Publicis Groupe Media recently partnered with Rapt to provide its digital media agencies with supply, demand and value data on digital inventory across the marketplace. Since the announcement, transparency and efficiency in pric­ing have become catchphrases for the company, as it touts a sea change in the buying process.

Such openness with information pro­vides greater efficiency in the buying and selling process, says Tim Hanlon, EVP at Denuo, the media futures practice of Publicis. He and Jonathan Bellack, VP of publisher core products at Double­Click, both highlighted the importance of data integration, which helps compa­nies working together to see all the same information at once.

Hanlon advises, however, that buyers and sellers agree on common values and terms before data can really be shared. A number of metrics are applied to digital ad buying and selling, depending on the type of campaign that’s being waged. Branding efforts focus on CPM, whereas action- or results-oriented inventory is often mea­sured by cost-per-action, cost-per-sale or cost-per-click counts.

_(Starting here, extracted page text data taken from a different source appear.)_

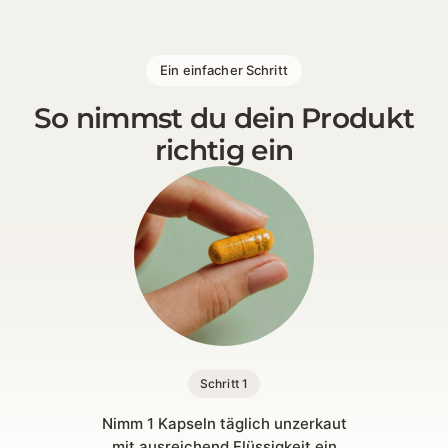
1 [https://echt-vital.de/media/8d/f8/75/1772622264
Ein einfacher Schritt
So nimmst du dein Produkt
richtig ein
Schritt 1
Nimm 1 Kapseln täglich unzerkaut
mit ausreichend Flüssigkeit ein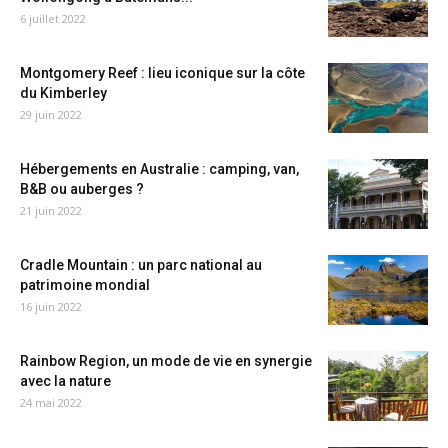
6 juillet 2022
Montgomery Reef : lieu iconique sur la côte
du Kimberley
29 juin 2022
Hébergements en Australie : camping, van,
B&B ou auberges ?
21 juin 2022
Cradle Mountain : un parc national au
patrimoine mondial
16 juin 2022
Rainbow Region, un mode de vie en synergie
avec la nature
24 mai 2022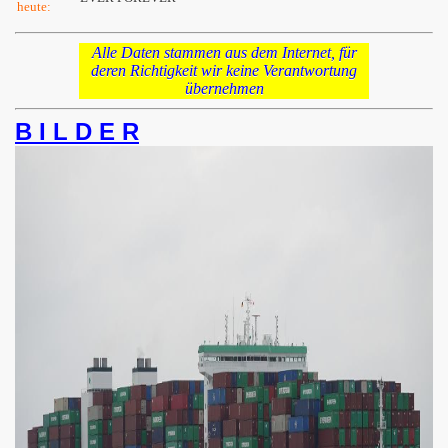
heute:
Alle Daten stammen aus dem Internet, für
deren Richtigkeit wir keine Verantwortung
übernehmen
B I L D E R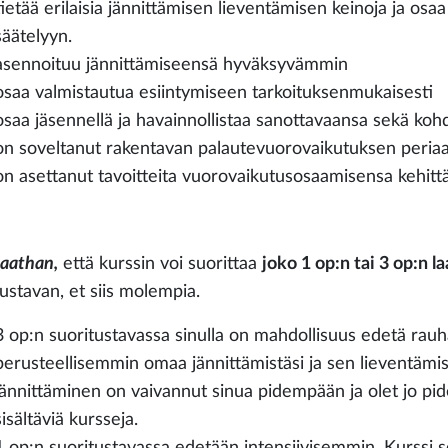
tietää erilaisia jännittämisen lieventämisen keinoja ja osa
säätelyyn.
asennoituu jännittämiseensä hyväksyvämmin
osaa valmistautua esiintymiseen tarkoituksenmukaisesti
osaa jäsennellä ja havainnollistaa sanottavaansa sekä kohd
on soveltanut rakentavan palautevuorovaikutuksen periaa
on asettanut tavoitteita vuorovaikutusosaamisensa kehittä
aathan,
että kurssin voi suorittaa
joko 1 op:n tai 3 op:n l
tustavan, et siis molempia.
3 op:n suoritustavassa sinulla on mahdollisuus edetä rauha
perusteellisemmin omaa jännittämistäsi ja sen lieventämiske
jännittäminen on vaivannut sinua pidempään ja olet jo pid
sisältäviä kursseja.
1 op:n suoritustavassa edetään intensiivisemmin. Kurssi sop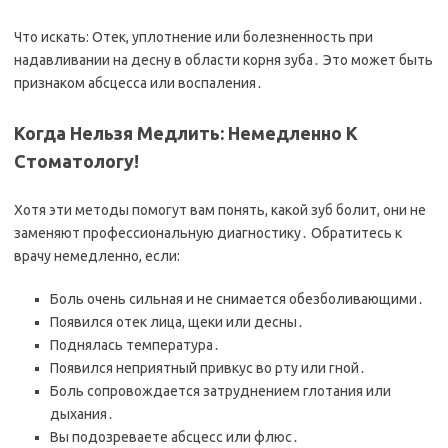
Что искать: Отек, уплотнение или болезненность при
надавливании на десну в области корня зуба․ Это может быть
признаком абсцесса или воспаления․
Когда Нельзя Медлить: Немедленно К
Стоматологу!
Хотя эти методы помогут вам понять, какой зуб болит, они не
заменяют профессиональную диагностику․ Обратитесь к
врачу немедленно, если:
Боль очень сильная и не снимается обезболивающими․
Появился отек лица, щеки или десны․
Поднялась температура․
Появился неприятный привкус во рту или гной․
Боль сопровождается затруднением глотания или
дыхания․
Вы подозреваете абсцесс или флюс․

“We need both sides to agree on com­mon metrics and valuation structures that both sides understand,” Hanlon says. “One of the major things we’re doing with Rapt in the early stages is get to parity on definitional issues, so [we’re] talking the same language when it comes to advertising availability.

“Unless you agree on opportunities, you can’t begin to do the horse trading of buying and selling,” he continues. “Part of the challenge will be to get everyone on the same playing field in terms of what’s available and how we value it.”

Other companies have seen this need as well. Ad exchanges like DoubleClick Advertising Exchange and AdECN are working to bring buyers and sellers together in a shared space.

AdECN COO Jeff Green explains, “We’re creating a marketplace where networks can come and trade with one another. Ad networks come to our exchange to participate and share inven­tory and our whole model is based on transparency and pricing efficiency.”

Bellack is in favor of such ad exchanges, saying that exchange-based sales models go beyond transparency, to dynamically finding the right price for a given media buyer for a given sale on a particular piece of inventory.

The complexity, breadth and sophis­tication of the digital ad-buying market­place, experts agree, demand an open and dynamic market approach. Green notes that digital advertising has so many nuances that a more efficient pricing model is needed.

“There are so many variables that go into price and performance,” he says. “Digital is different than other media because it has so many locations, and those have a dramatic impact on how people respond. It requires more efficient pricing than any other media.”

And, while many in the industry see moves being made toward transparency and efficiency, there is still work ahead.

“It’s definitely a general movement,” Green says. “I think everybody is just getting better at pricing, giving people more control.”

He adds, “I think agencies are begin­ning to open up — and sometimes they are the slowest to move to change. They’re beginning to open up to other pricing methods and are more open to bidding on display and other forms of online advertising.”